- Teringie
- Coordinates: 34°54′50″S 138°41′46″E﻿ / ﻿34.914°S 138.696°E
- Population: 831 (SAL 2021)
- Postcode(s): 5072
- LGA(s): Adelaide Hills Council
- State electorate(s): Morialta
- Federal division(s): Mayo; Sturt;
Suburbs around Teringie:
| Woodforde |  |  |
| Magill | Teringie |  |
| Auldana | Skye |  |

= Teringie, South Australia =

Teringie is a suburb of Adelaide in South Australia. It occupies a commanding position in the Adelaide Hills and overlooks the plains on which most of the city is built. Teringie's small number of houses (less than 100 in total) are mostly large, bush-covered blocks. The suburb is steadily growing with new houses popping up continually.

A large portion of the land was originally owned by RM Williams, remains of his original brick factory still form part of a residential property on Norton Summit Road, the now subdivided blocks still owned by descendants of RM Williams.

Other previous notable residents include:

Giuseppe Capogreco arrived in Australia in 1955 from Italy and purchased a parcel of land in Teringie for his wine making ventures. Capogreco's wines were initially produced for distribution within the local community, but as word of mouth spread over the years, the wine's reputation spread far and wide, and supply succumbed to the limits of production. Vineyards are still present and operating in the area today under the Teringie Estate Wines banner which has branched as far as China.
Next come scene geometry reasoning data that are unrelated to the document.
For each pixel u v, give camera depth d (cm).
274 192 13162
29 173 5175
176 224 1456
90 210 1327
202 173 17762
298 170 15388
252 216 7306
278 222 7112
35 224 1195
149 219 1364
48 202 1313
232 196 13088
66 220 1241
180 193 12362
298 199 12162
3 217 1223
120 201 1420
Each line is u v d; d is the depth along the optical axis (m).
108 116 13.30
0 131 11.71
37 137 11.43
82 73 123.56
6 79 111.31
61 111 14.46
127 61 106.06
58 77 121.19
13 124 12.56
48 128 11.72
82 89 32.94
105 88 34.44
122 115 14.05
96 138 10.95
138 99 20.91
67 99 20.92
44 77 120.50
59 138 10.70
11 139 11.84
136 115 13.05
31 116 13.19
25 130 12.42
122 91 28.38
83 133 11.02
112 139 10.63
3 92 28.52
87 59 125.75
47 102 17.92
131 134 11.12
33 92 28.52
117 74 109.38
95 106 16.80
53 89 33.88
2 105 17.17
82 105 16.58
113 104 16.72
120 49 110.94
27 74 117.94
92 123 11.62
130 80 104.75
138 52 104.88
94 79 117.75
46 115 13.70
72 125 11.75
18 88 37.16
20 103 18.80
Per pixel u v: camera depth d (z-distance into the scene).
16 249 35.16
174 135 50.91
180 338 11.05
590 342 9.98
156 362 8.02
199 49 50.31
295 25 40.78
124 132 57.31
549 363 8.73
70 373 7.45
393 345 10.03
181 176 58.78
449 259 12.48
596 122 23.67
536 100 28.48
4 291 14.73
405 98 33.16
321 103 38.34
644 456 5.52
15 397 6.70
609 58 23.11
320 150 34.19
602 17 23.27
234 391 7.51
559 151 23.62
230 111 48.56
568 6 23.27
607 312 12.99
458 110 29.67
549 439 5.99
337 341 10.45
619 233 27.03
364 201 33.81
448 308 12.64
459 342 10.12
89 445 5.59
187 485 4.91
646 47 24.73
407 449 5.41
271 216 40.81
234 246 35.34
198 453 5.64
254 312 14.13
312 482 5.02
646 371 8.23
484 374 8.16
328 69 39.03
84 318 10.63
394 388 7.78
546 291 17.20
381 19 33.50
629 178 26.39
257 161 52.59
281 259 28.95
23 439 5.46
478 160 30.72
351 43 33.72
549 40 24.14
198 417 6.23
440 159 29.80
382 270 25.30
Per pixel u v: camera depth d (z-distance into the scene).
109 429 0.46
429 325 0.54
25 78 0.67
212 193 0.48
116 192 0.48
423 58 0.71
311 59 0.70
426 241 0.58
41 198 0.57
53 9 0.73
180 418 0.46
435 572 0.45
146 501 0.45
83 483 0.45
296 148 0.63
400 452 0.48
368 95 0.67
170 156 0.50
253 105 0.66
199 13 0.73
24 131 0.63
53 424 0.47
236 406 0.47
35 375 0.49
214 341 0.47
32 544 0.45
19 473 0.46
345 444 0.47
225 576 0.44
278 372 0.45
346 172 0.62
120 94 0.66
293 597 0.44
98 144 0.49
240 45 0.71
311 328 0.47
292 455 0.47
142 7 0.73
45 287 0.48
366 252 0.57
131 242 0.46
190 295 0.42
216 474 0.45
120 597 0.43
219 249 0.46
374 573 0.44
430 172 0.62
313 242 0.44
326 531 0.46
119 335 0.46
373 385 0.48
Harry Clisby – an engineer whose designs inspired Ferrari and assisted Jack Brabham's Formula One success. Mr Clisby built a large medieval castle style residence which included a miniature railway, almost rollercoaster. Mr Clisby built most of the residence himself which took over 15 years to complete.

Teringie was originally a private subdivision. The name was approved in 1978 by the Geographical Names Board in lieu of the original proposal of Teringie Heights following the stated preference of the local council. The name is of Aboriginal origin meaning place of beautiful birds.

The western end of the suburb comprises some higher density housing with still most residences being large and situated on larger than average land parcels. The further eastern part comprises mostly the larger bushland covered blocks some of which run into the large valleys.

The suburb is bordered to the north by Morialta Conservation Park and the south by suburbs, Norton Summit, Horsnell Gully, Skye and Auldana.

The notable power lines running overhead have created some controversy as some believe that they are detrimental to health.

Teringie is serviced by the East Torrens CFS – Ashton brigade.

A wealth of wildlife exists close by: koalas, kangaroos, possums, echidnas, and a great variety of birdlife including yellow-tail and red-tail black cockatoos.